Attraverso l'umano: questo è il metodo che Dio ha scelto per rivelarsi all'uomo; attraverso un'intensa affezione si perviene alla chiarezza della ragione. Ciò che rende Niccolò «tutto gioioso e forte», ciò che muta la «tristizia in letizia» è la certezza che lei - «la dolcezza dell'anima mia» - sarà lì ad attenderlo sul patibolo (che - grazie a lei - il condannato giunge a chiamare «luogo santo»!).
Caterina rende concretamente presente il Signore a lui, così come la Madonna e santa Caterina d'Alessandria sono realmente una «presenzia» per lei.

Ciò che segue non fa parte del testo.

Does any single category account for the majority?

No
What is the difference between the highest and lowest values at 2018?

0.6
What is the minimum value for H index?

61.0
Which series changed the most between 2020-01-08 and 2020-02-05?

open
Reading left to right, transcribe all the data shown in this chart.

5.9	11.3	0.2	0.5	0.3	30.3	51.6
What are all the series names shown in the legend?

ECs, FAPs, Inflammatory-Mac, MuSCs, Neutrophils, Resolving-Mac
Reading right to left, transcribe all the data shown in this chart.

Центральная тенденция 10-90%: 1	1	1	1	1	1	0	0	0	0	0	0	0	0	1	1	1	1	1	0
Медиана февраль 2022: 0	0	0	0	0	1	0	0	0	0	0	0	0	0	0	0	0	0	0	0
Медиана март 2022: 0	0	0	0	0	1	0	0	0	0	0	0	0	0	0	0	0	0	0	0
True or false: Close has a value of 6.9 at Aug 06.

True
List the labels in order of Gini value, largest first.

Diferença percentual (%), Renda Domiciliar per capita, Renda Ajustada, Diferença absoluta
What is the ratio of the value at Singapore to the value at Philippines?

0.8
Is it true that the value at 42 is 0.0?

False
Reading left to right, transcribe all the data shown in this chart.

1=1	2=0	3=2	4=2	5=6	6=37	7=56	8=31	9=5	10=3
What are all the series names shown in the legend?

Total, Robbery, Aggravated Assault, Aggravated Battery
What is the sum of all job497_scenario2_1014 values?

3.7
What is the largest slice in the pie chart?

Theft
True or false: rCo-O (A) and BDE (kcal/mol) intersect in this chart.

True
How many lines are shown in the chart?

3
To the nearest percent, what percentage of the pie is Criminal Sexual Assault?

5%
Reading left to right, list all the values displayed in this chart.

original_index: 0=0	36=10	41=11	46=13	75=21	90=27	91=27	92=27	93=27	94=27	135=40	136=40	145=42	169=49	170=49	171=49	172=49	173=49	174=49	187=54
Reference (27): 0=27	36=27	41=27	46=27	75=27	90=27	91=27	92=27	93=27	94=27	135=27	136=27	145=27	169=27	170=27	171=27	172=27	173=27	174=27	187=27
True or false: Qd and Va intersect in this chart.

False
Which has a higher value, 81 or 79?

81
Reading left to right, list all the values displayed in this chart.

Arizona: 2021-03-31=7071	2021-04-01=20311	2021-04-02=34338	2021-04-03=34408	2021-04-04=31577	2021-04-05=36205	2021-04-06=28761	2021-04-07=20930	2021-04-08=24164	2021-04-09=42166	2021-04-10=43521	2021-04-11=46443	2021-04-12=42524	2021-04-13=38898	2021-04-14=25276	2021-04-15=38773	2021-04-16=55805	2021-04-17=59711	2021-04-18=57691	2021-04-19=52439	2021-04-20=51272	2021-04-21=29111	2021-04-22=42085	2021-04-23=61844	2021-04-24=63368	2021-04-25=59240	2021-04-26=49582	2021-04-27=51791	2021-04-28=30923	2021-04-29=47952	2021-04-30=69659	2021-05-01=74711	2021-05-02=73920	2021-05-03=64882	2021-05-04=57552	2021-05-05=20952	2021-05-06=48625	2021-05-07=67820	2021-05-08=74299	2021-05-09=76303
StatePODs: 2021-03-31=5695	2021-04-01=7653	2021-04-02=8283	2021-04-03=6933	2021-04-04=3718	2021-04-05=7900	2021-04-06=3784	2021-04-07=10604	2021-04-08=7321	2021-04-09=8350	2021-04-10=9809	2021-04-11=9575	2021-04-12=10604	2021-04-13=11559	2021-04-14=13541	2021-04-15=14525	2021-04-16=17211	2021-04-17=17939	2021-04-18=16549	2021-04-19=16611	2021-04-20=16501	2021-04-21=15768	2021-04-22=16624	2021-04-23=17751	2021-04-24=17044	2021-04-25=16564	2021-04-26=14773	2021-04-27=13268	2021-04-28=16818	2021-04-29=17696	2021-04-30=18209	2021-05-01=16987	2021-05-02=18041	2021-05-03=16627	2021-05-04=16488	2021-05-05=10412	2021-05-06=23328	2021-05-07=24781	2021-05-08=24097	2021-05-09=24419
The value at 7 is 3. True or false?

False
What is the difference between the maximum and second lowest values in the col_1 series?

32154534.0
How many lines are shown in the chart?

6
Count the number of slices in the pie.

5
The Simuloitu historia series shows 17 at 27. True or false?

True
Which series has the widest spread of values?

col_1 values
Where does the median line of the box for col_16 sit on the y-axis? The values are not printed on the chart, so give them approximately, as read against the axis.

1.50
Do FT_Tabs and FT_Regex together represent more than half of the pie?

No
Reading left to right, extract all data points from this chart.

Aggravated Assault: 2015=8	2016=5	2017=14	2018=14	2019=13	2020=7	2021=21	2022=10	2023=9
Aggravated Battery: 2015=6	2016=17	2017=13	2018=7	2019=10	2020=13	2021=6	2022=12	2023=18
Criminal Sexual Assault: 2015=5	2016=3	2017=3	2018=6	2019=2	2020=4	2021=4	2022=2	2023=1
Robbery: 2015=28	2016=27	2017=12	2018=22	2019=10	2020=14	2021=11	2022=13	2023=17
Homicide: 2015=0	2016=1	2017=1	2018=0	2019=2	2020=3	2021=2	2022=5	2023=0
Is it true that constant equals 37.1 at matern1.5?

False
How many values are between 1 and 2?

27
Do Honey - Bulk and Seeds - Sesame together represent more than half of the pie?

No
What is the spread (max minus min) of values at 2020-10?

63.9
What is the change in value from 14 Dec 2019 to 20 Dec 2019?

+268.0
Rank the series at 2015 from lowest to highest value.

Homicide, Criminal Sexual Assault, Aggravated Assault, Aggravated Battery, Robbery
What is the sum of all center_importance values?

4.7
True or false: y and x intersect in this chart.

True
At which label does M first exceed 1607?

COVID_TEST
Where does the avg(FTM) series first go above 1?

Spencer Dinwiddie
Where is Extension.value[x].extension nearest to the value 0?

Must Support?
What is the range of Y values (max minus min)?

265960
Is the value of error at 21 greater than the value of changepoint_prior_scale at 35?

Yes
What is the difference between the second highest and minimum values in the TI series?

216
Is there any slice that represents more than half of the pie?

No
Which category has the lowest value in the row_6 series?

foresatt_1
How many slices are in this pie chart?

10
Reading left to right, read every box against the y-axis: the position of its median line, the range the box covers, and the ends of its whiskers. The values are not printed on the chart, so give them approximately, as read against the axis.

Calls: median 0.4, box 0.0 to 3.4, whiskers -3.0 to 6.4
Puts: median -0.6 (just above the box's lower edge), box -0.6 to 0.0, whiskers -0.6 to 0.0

Ugualmente reale è il dialogo in cui la giovane «costringe» Maria a fare la grazia (che Niccolò sperimenti nell'attimo supremo la luce, la pace e la visione di Dio, fine ultimo); e la Madonna promette: di qui una commozione tale che la Santa non vede più neanche la folla di curiosi che eran lì per l'esecuzione.
Nel sangue di Cristo
Niccolò giunge «come agnello mansueto» (sempre più simile all'Agnello) e si fa fare da lei il segno della croce; un attimo prima di morire «la bocca sua non diceva se non Gesù e Caterina»: la meta ultima in cui riporre tutta la propria speranza, e lo strumento venerabile attraverso cui, per grazia, gli era stato dato di riconoscerla.
La Santa, mentre riceve la testa del decapitato, tiene gli occhi fissi sulla bontà di Dio e dice quel tremendo «Io voglio!».
E vede: Cristo, nell'unione ipostatica di Dio e Uomo, accoglie attraverso la soglia del costato - «bottiga aperta» -, il «desiderio santo» di Niccolò.
Sangue nel sangue, fuoco nel fuoco. Il sangue del giovane «valeva» perché versato in memoria del sangue di Cristo. E l'anima di Niccolò, prima di varcare la soglia, si volge indietro e fa un inchino a Caterina che l'ha accompagnata, come fa una sposa prima di entrare nella dimora dello Sposo.
Addosso alla Santa rimane quell'«odore di sangue», cioè quel desiderio del martirio e quell'«invidia» per colui che l'ha appena preceduta. Un evento che si pone come «prima pietra» su cui edificare l'opera della «bella brigata». E come pietra di scandalo.